▶ _ASSIGNMENT_:
When the word "Generating" shows up in a line of the data below, copy that whole line.

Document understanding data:
★ ★ ★ ★
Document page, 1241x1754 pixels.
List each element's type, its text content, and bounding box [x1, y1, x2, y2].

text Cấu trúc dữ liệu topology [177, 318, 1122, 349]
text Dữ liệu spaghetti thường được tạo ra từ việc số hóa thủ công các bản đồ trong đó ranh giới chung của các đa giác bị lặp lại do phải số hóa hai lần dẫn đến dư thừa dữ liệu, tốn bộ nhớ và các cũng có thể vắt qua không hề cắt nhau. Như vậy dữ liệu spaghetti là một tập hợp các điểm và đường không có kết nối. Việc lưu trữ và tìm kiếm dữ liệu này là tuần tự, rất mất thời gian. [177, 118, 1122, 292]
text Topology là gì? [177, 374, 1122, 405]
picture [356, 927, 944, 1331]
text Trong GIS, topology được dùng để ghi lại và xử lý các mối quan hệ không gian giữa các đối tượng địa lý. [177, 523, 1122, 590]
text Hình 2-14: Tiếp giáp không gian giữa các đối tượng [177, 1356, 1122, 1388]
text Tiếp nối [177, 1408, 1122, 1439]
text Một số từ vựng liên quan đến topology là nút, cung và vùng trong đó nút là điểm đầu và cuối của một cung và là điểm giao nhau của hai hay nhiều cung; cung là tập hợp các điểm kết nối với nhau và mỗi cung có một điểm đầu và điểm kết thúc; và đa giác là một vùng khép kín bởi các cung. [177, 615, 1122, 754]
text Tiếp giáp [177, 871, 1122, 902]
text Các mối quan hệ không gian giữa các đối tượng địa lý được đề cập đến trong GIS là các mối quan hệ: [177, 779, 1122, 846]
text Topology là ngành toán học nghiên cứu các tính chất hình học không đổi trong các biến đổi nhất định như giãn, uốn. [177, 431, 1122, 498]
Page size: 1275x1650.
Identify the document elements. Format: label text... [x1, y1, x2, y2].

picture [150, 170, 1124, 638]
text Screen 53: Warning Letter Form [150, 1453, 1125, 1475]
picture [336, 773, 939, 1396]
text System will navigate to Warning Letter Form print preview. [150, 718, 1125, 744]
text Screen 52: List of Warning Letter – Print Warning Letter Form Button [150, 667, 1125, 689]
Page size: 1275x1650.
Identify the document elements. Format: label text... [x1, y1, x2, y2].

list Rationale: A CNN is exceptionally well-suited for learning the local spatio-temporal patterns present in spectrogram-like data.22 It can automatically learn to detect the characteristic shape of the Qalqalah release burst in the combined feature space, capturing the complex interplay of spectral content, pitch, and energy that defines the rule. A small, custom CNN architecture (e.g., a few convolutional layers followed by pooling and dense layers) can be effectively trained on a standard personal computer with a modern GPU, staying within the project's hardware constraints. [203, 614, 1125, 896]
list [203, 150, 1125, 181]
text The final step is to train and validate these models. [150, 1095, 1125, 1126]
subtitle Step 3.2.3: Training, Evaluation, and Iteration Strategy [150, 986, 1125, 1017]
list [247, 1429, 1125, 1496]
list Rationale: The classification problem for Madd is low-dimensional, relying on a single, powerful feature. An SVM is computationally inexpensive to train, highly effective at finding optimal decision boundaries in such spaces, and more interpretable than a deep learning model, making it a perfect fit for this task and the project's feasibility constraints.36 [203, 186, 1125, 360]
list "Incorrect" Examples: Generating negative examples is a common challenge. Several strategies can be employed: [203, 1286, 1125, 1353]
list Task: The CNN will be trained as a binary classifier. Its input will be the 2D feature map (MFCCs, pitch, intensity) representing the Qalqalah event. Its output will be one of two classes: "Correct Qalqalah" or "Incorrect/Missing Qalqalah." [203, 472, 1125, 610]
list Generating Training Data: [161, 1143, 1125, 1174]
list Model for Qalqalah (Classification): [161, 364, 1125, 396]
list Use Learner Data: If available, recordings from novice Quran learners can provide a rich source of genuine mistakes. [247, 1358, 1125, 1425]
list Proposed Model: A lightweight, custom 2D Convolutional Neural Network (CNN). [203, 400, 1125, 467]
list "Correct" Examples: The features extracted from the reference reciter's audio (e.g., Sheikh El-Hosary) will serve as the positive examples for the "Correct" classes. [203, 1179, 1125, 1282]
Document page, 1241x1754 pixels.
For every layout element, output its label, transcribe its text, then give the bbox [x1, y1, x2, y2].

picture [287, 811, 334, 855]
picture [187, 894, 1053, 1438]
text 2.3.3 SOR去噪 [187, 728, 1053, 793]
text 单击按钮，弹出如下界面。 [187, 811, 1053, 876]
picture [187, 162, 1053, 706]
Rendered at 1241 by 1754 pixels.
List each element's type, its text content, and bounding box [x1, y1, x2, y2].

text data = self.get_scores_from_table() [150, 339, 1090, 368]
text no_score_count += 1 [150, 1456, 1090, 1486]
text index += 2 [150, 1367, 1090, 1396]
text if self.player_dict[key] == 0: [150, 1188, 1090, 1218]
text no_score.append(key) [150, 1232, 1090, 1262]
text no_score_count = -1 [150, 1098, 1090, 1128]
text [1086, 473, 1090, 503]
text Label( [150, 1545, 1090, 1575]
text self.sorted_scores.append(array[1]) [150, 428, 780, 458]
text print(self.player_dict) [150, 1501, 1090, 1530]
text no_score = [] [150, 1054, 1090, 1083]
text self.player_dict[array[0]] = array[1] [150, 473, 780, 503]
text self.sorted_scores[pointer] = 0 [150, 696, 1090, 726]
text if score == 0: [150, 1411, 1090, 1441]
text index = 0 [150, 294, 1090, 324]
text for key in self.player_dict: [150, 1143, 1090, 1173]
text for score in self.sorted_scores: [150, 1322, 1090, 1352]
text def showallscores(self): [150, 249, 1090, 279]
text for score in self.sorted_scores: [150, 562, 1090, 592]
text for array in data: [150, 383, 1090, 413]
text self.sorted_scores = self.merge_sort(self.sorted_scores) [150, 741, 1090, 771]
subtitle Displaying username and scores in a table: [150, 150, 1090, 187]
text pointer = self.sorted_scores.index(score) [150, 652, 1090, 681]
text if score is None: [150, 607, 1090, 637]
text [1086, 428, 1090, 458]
★ ★ ★ ★
▶ _RESULT_:
list "Incorrect" Examples: Generating negative examples is a common challenge. Several strategies can be employed: [203, 1286, 1125, 1353]
list Generating Training Data: [161, 1143, 1125, 1174]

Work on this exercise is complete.